Quantum computers are not poised to tear through 128-bit symmetric keys the way internet doomsayers keep suggesting. The more realistic threat is narrower and more familiar: asymmetric systems such as RSA and ECDH are the ones that quantum algorithms target first, while AES-128 and SHA-256 stay in a much safer lane than the panic cycle implies.
That matters because the main question here is not whether quantum computers break encryption in the abstract, but whether AES-128 is suddenly obsolete. The answer is no: Grover’s algorithm can speed up brute-force search, but only quadratically, which is a very different problem from the exponential collapse that hits public-key cryptography.
The confusion comes from treating Grover’s algorithm like a magic ”faster search” button. It does speed up brute-force search, but only quadratically on a single thread, which is a very different beast from the exponential collapse people often imagine. That distinction matters because symmetric cryptography is built on brute-force resistance, and a quadratic cut is painful, but not the same as making the lock fall off the door.
Grover’s algorithm is not an instant wipeout
In the source post, cryptography engineer Filippo Valsorda pushes back on the popular assumption that quantum computing automatically breaks all encryption. His argument is simple enough: Grover’s algorithm does not parallelize cleanly, so you do not get a neat ”throw more qubits at it” scaling trick. That makes the usual post-quantum scare story a lot less dramatic for symmetric keys than for public-key systems.

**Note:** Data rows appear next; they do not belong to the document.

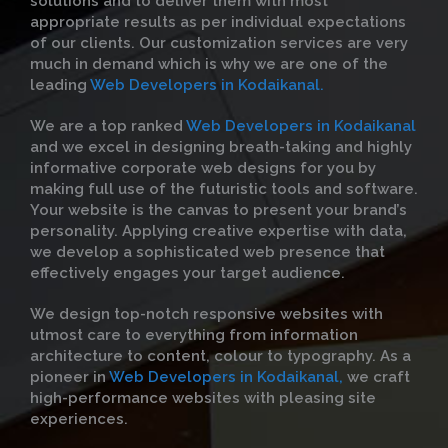
solutions and to deliver them with most
appropriate results as per individual expectations
of our clients. Our customization services are very
much in demand which is why we are one of the
leading
Web Developers in Kodaikanal.
We are a top ranked
Web Developers in Kodaikanal
and we excel in designing breath-taking and highly
informative corporate web designs for you by
making full use of the futuristic tools and software.
Your website is the canvas to present your brand’s
personality. Applying creative expertise with data,
we develop a sophisticated web presence that
effectively engages your target audience.
We design top-notch responsive websites with
utmost care to everything from information
architecture to content, colour to typography. As a
pioneer in
Web Developers in Kodaikanal,
we craft
high-performance websites with pleasing site
experiences.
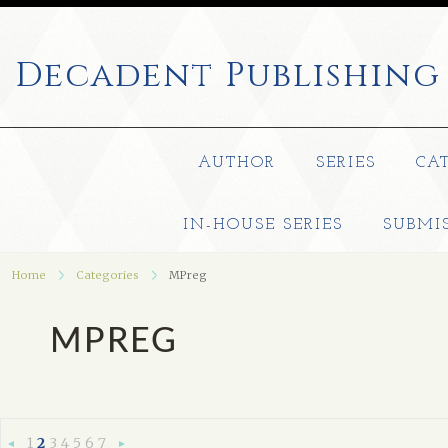
Decadent
Publishing
AUTHOR
SERIES
CA
IN-HOUSE SERIES
SUBMI
Home
Categories
MPreg
MPREG
1
2
3
4
5
6
7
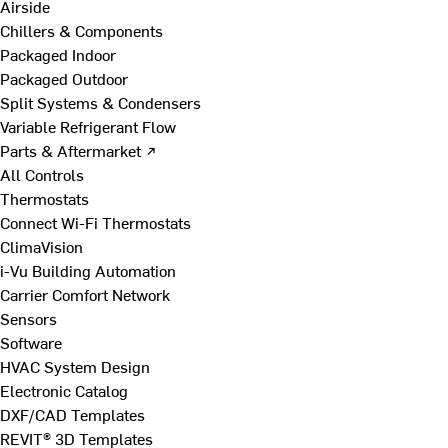
Airside
Chillers & Components
Packaged Indoor
Packaged Outdoor
Split Systems & Condensers
Variable Refrigerant Flow
Parts & Aftermarket ↗
All Controls
Thermostats
Connect Wi-Fi Thermostats
ClimaVision
i-Vu Building Automation
Carrier Comfort Network
Sensors
Software
HVAC System Design
Electronic Catalog
DXF/CAD Templates
REVIT® 3D Templates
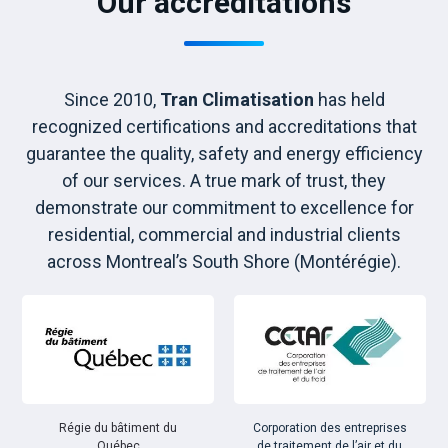
Our accreditations
Since 2010,
Tran Climatisation
has held
recognized certifications and accreditations that
guarantee the quality, safety and energy efficiency
of our services. A true mark of trust, they
demonstrate our commitment to excellence for
residential, commercial and industrial clients
across Montreal’s South Shore (Montérégie).
Régie du bâtiment du
Corporation des entreprises
Québec
de traitement de l’air et du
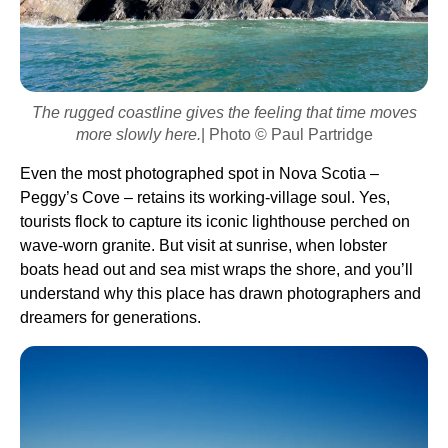
The rugged coastline gives the feeling that time moves
more slowly here.
| Photo © Paul Partridge
Even the most photographed spot in Nova Scotia –
Peggy’s Cove – retains its working-village soul. Yes,
tourists flock to capture its iconic lighthouse perched on
wave-worn granite. But visit at sunrise, when lobster
boats head out and sea mist wraps the shore, and you’ll
understand why this place has drawn photographers and
dreamers for generations.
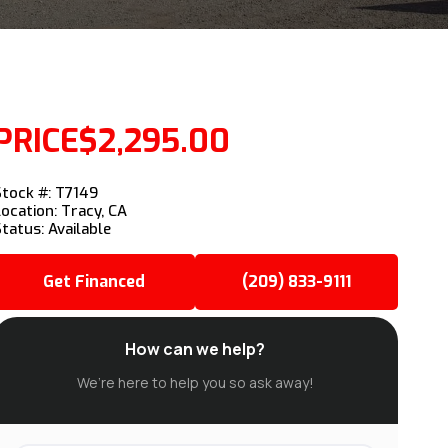
PRICE
$2,295.00
Stock #: T7149
Location: Tracy, CA
Status: Available
Get Financed
(209) 833-9111
How can we help?
We’re here to help you so ask away!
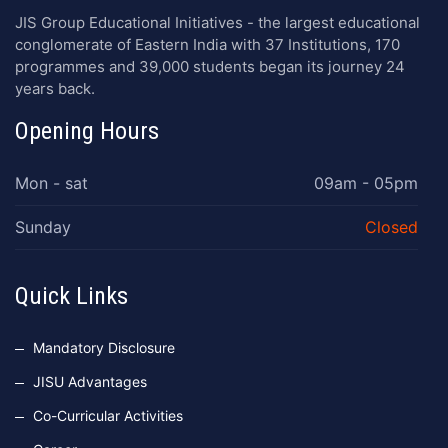
JIS Group Educational Initiatives - the largest educational
conglomerate of Eastern India with 37 Institutions, 170
programmes and 39,000 students began its journey 24
years back.
Opening Hours
Mon - sat
09am - 05pm
Sunday
Closed
Quick Links
Mandatory Disclosure
JISU Advantages
Co-Curricular Activities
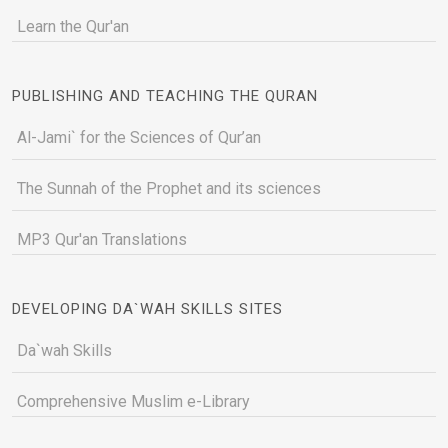
Learn the Qur'an
PUBLISHING AND TEACHING THE QURAN
Al-Jami` for the Sciences of Qur’an
The Sunnah of the Prophet and its sciences
MP3 Qur'an Translations
DEVELOPING DA`WAH SKILLS SITES
Da`wah Skills
Comprehensive Muslim e-Library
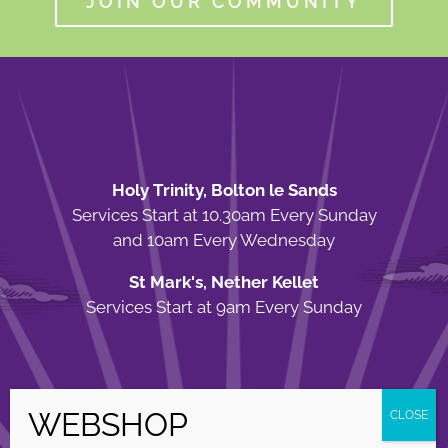
JOIN OUR COMMUNITY
Holy Trinity, Bolton le Sands
Services Start at 10.30am Every Sunday
and 10am Every Wednesday
St Mark's, Nether Kellet
Services Start at 9am Every Sunday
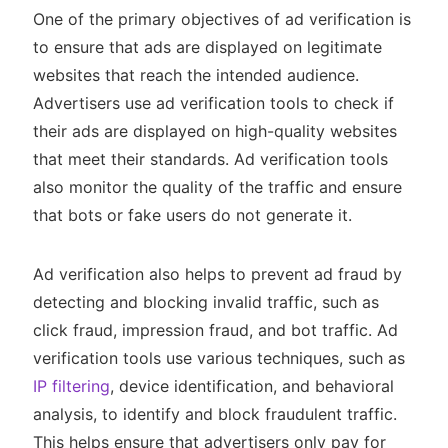
One of the primary objectives of ad verification is
to ensure that ads are displayed on legitimate
websites that reach the intended audience.
Advertisers use ad verification tools to check if
their ads are displayed on high-quality websites
that meet their standards. Ad verification tools
also monitor the quality of the traffic and ensure
that bots or fake users do not generate it.
Ad verification also helps to prevent ad fraud by
detecting and blocking invalid traffic, such as
click fraud, impression fraud, and bot traffic. Ad
verification tools use various techniques, such as
IP filtering
, device identification, and behavioral
analysis, to identify and block fraudulent traffic.
This helps ensure that advertisers only pay for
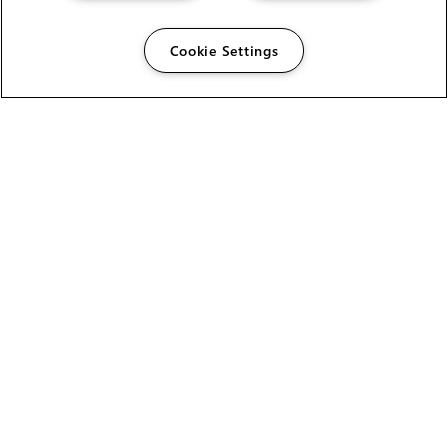
Cookie Settings
The Foundry Visionmongers Limited is registered in
England and Wales.
HELP
CAREERS
FIND A RESELLER
LICENSING HELP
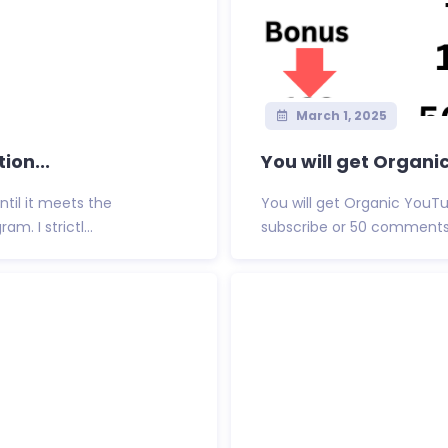
March 1, 2025
ion...
You will get Organi
ntil it meets the
You will get Organic YouTub
. I strictl...
subscribe or 50 comments F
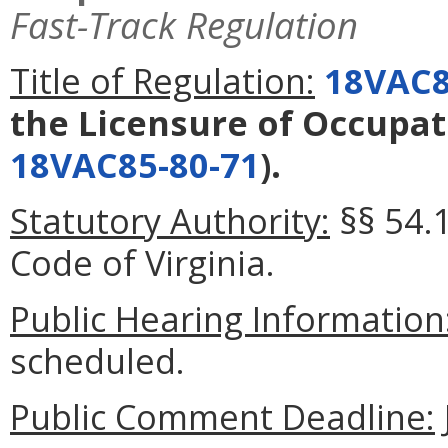
Fast-Track Regulation
Title of Regulation:
18VAC8
the Licensure of Occupat
18VAC85-80-71
).
Statutory Authority:
§§ 54.1
Code of Virginia.
Public Hearing Information
scheduled.
Public Comment Deadline:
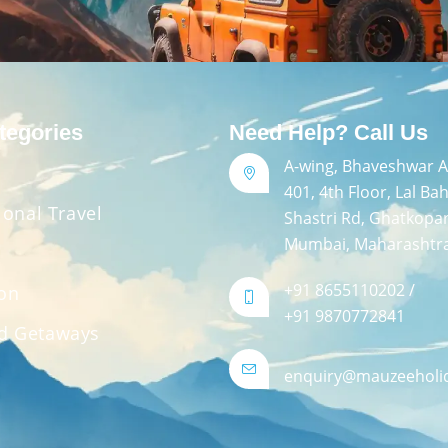
tegories
Need Help? Call Us
A-wing, Bhaveshwar Ar
401, 4th Floor, Lal Ba
ional Travel
Shastri Rd, Ghatkopa
Mumbai, Maharashtr
+91 8655110202 /
ion
+91 9870772841
d Getaways
enquiry@mauzeeholi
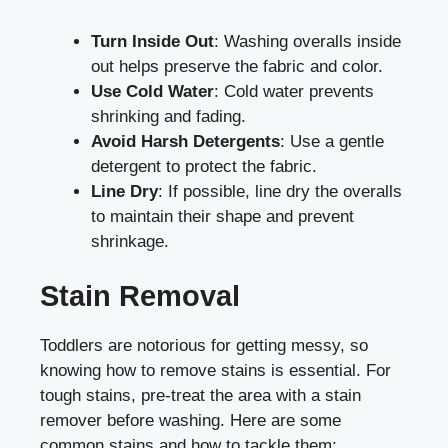
Turn Inside Out
: Washing overalls inside
out helps preserve the fabric and color.
Use Cold Water
: Cold water prevents
shrinking and fading.
Avoid Harsh Detergents
: Use a gentle
detergent to protect the fabric.
Line Dry
: If possible, line dry the overalls
to maintain their shape and prevent
shrinkage.
Stain Removal
Toddlers are notorious for getting messy, so
knowing how to remove stains is essential. For
tough stains, pre-treat the area with a stain
remover before washing. Here are some
common stains and how to tackle them:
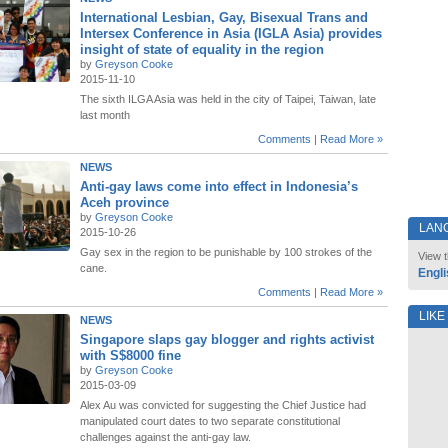
International Lesbian, Gay, Bisexual Trans and
Intersex Conference in Asia (IGLA Asia) provides
insight of state of equality in the region
by
Greyson Cooke
2015-11-10
The sixth ILGA Asia was held in the city of Taipei, Taiwan, late
last month
Comments
|
Read More »
NEWS
Anti-gay laws come into effect in Indonesia’s
Aceh province
by
Greyson Cooke
LAN
2015-10-26
Gay sex in the region to be punishable by 100 strokes of the
View t
cane.
Engli
Comments
|
Read More »
LIKE
NEWS
Singapore slaps gay blogger and rights activist
with S$8000 fine
by
Greyson Cooke
2015-03-09
Alex Au was convicted for suggesting the Chief Justice had
manipulated court dates to two separate constitutional
challenges against the anti-gay law.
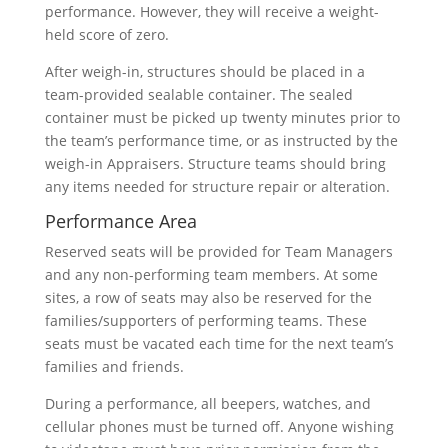
performance. However, they will receive a weight-
held score of zero.
After weigh-in, structures should be placed in a
team-provided sealable container. The sealed
container must be picked up twenty minutes prior to
the team’s performance time, or as instructed by the
weigh-in Appraisers. Structure teams should bring
any items needed for structure repair or alteration.
Performance Area
Reserved seats will be provided for Team Managers
and any non-performing team members. At some
sites, a row of seats may also be reserved for the
families/supporters of performing teams. These
seats must be vacated each time for the next team’s
families and friends.
During a performance, all beepers, watches, and
cellular phones must be turned off. Anyone wishing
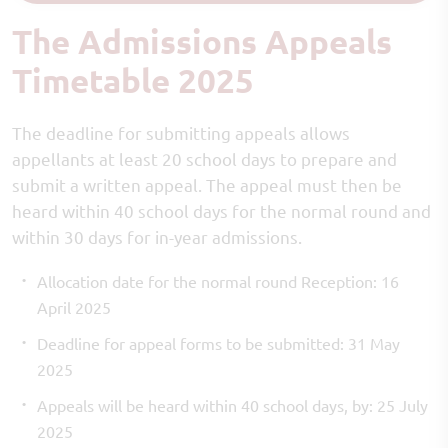
The Admissions Appeals
Timetable 2025
The deadline for submitting appeals allows
appellants at least 20 school days to prepare and
submit a written appeal. The appeal must then be
heard within 40 school days for the normal round and
within 30 days for in-year admissions.
Allocation date for the normal round Reception: 16
April 2025
Deadline for appeal forms to be submitted: 31 May
2025
Appeals will be heard within 40 school days, by: 25 July
2025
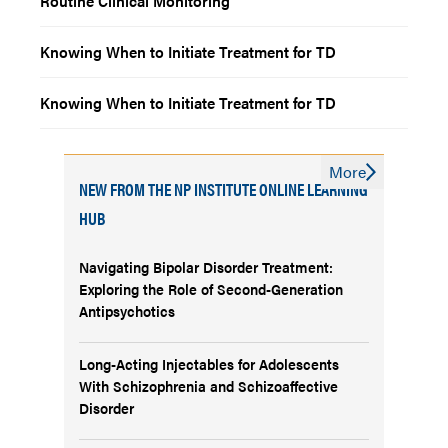
Routine Clinical Monitoring
Knowing When to Initiate Treatment for TD
Knowing When to Initiate Treatment for TD
More
NEW FROM THE NP INSTITUTE ONLINE LEARNING
HUB
Navigating Bipolar Disorder Treatment:
Exploring the Role of Second-Generation
Antipsychotics
Long-Acting Injectables for Adolescents
With Schizophrenia and Schizoaffective
Disorder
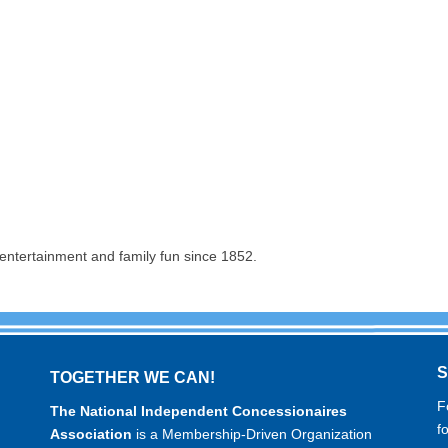
entertainment and family fun since 1852.
TOGETHER WE CAN!
F
The National Independent Concessionaires
f
Association
is a Membership-Driven Organization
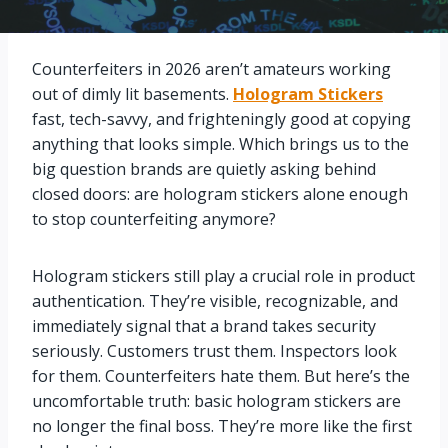
Counterfeiters in 2026 aren’t amateurs working
out of dimly lit basements.
Hologram Stickers
fast, tech-savvy, and frighteningly good at copying
anything that looks simple. Which brings us to the
big question brands are quietly asking behind
closed doors: are hologram stickers alone enough
to stop counterfeiting anymore?
Hologram stickers still play a crucial role in product
authentication. They’re visible, recognizable, and
immediately signal that a brand takes security
seriously. Customers trust them. Inspectors look
for them. Counterfeiters hate them. But here’s the
uncomfortable truth: basic hologram stickers are
no longer the final boss. They’re more like the first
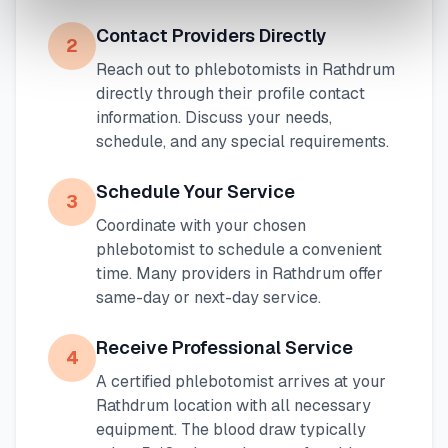
Contact Providers Directly
2
Reach out to phlebotomists in
Rathdrum
directly through their profile contact
information. Discuss your needs,
schedule, and any special requirements.
Schedule Your Service
3
Coordinate with your chosen
phlebotomist to schedule a convenient
time. Many providers in
Rathdrum
offer
same-day or next-day service.
Receive Professional Service
4
A certified phlebotomist arrives at your
Rathdrum
location with all necessary
equipment. The blood draw typically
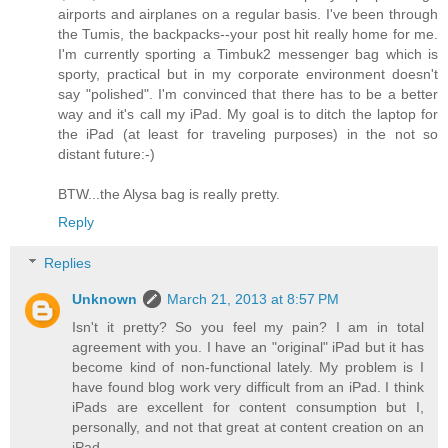
airports and airplanes on a regular basis. I've been through
the Tumis, the backpacks--your post hit really home for me.
I'm currently sporting a Timbuk2 messenger bag which is
sporty, practical but in my corporate environment doesn't
say "polished". I'm convinced that there has to be a better
way and it's call my iPad. My goal is to ditch the laptop for
the iPad (at least for traveling purposes) in the not so
distant future:-)
BTW...the Alysa bag is really pretty.
Reply
Replies
Unknown
March 21, 2013 at 8:57 PM
Isn't it pretty? So you feel my pain? I am in total
agreement with you. I have an "original" iPad but it has
become kind of non-functional lately. My problem is I
have found blog work very difficult from an iPad. I think
iPads are excellent for content consumption but I,
personally, and not that great at content creation on an
iPad.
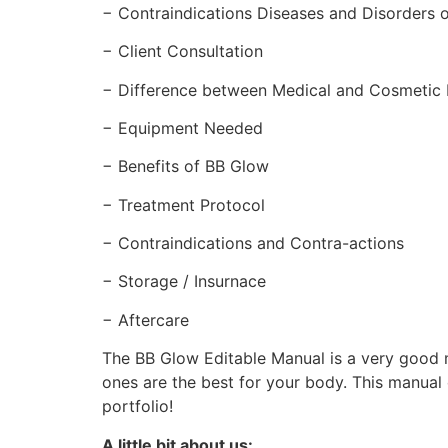
− Contraindications Diseases and Disorders o
− Client Consultation
− Difference between Medical and Cosmetic
− Equipment Needed
− Benefits of BB Glow
− Treatment Protocol
− Contraindications and Contra-actions
− Storage / Insurnace
− Aftercare
The BB Glow Editable Manual is a very good m
ones are the best for your body. This manual
portfolio!
A little bit about us:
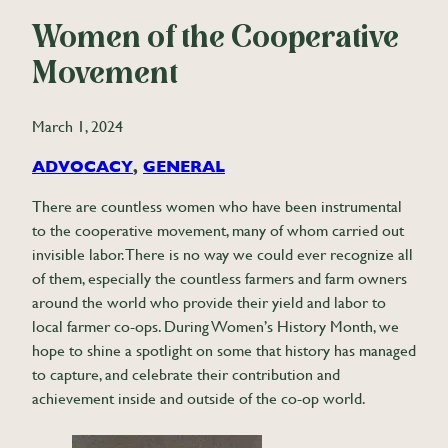
Women of the Cooperative
Movement
March 1, 2024
ADVOCACY
, 
GENERAL
There are countless women who have been instrumental
to the cooperative movement, many of whom carried out
invisible labor. There is no way we could ever recognize all
of them, especially the countless farmers and farm owners
around the world who provide their yield and labor to
local farmer co-ops. During Women’s History Month, we
hope to shine a spotlight on some that history has managed
to capture, and celebrate their contribution and
achievement inside and outside of the co-op world.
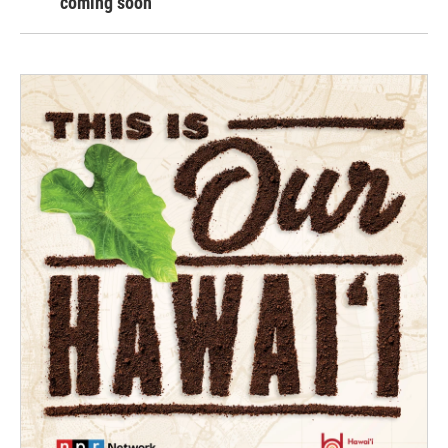
coming soon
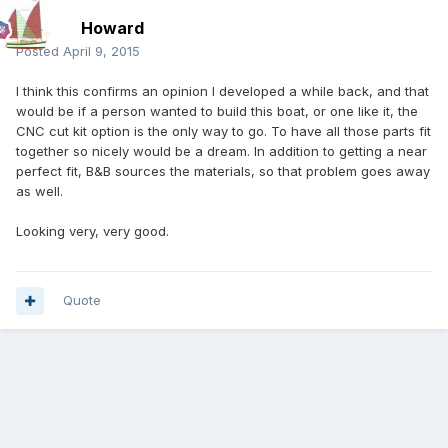
Howard
Posted
April 9, 2015
I think this confirms an opinion I developed a while back, and that
would be if a person wanted to build this boat, or one like it, the
CNC cut kit option is the only way to go. To have all those parts fit
together so nicely would be a dream. In addition to getting a near
perfect fit, B&B sources the materials, so that problem goes away
as well.
Looking very, very good.
Quote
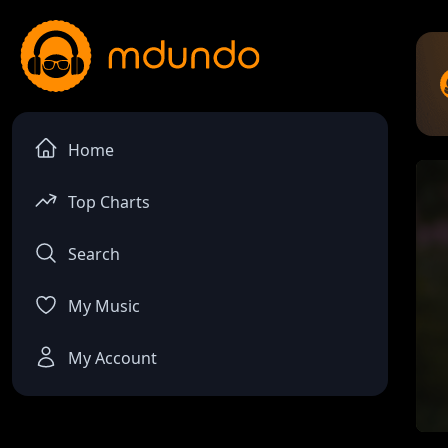
Home
Top Charts
Search
My Music
My Account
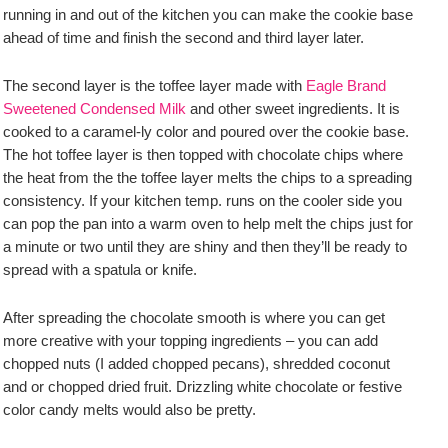
running in and out of the kitchen you can make the cookie base
ahead of time and finish the second and third layer later.
The second layer is the toffee layer made with
Eagle Brand
Sweetened Condensed Milk
and other sweet ingredients. It is
cooked to a caramel-ly color and poured over the cookie base.
The hot toffee layer is then topped with chocolate chips where
the heat from the the toffee layer melts the chips to a spreading
consistency. If your kitchen temp. runs on the cooler side you
can pop the pan into a warm oven to help melt the chips just for
a minute or two until they are shiny and then they’ll be ready to
spread with a spatula or knife.
After spreading the chocolate smooth is where you can get
more creative with your topping ingredients – you can add
chopped nuts (I added chopped pecans), shredded coconut
and or chopped dried fruit. Drizzling white chocolate or festive
color candy melts would also be pretty.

That also tracks with how the industry has been planning. Public-key migration has already become the headline task for standards bodies and vendors, while symmetric ciphers are usually treated as a harder target that can be managed by longer keys and conservative design choices. In other words, the quantum story is real, but it is not evenly distributed.
Why AES-128 is still standing
AES-128 and SHA-256 are not suddenly obsolete just because quantum hardware exists in a lab or a headline. The article’s key point is that the threat model for symmetric cryptography is fundamentally different from the one faced by RSA, ECDH, and similar algorithms, which are vulnerable to Shor’s algorithm.
- Grover’s algorithm gives a quadratic, not exponential, speed-up for search.
- Symmetric systems do not get the same kind of parallel boost.
- Asymmetric cryptography is the part getting squeezed first.
And then there is the awkward hardware reality check: even Shor’s algorithm is still running into practical limits. The source notes that current quantum computers are not even able to factor 21 yet, which is a useful reminder that theoretical breakage and real-world breakage are still miles apart. The hype machine likes to skip that part.
The real near-term shift is public-key replacement
If there is a winner in the post-quantum scramble, it is symmetric encryption by default, simply because the immediate panic around it is overdone. The people who need to move first are the ones relying on public-key systems for key exchange, identity, and signatures. That migration is already underway in various forms, and it is where the engineering pain will land.
The bigger question is not whether quantum computers ”break encryption” in the abstract. It is which parts of today’s cryptographic stack break first, and which parts can be stretched, hardened, or replaced without turning every secure system into a construction project. For now, 128-bit symmetric keys are not the weak link people think they are.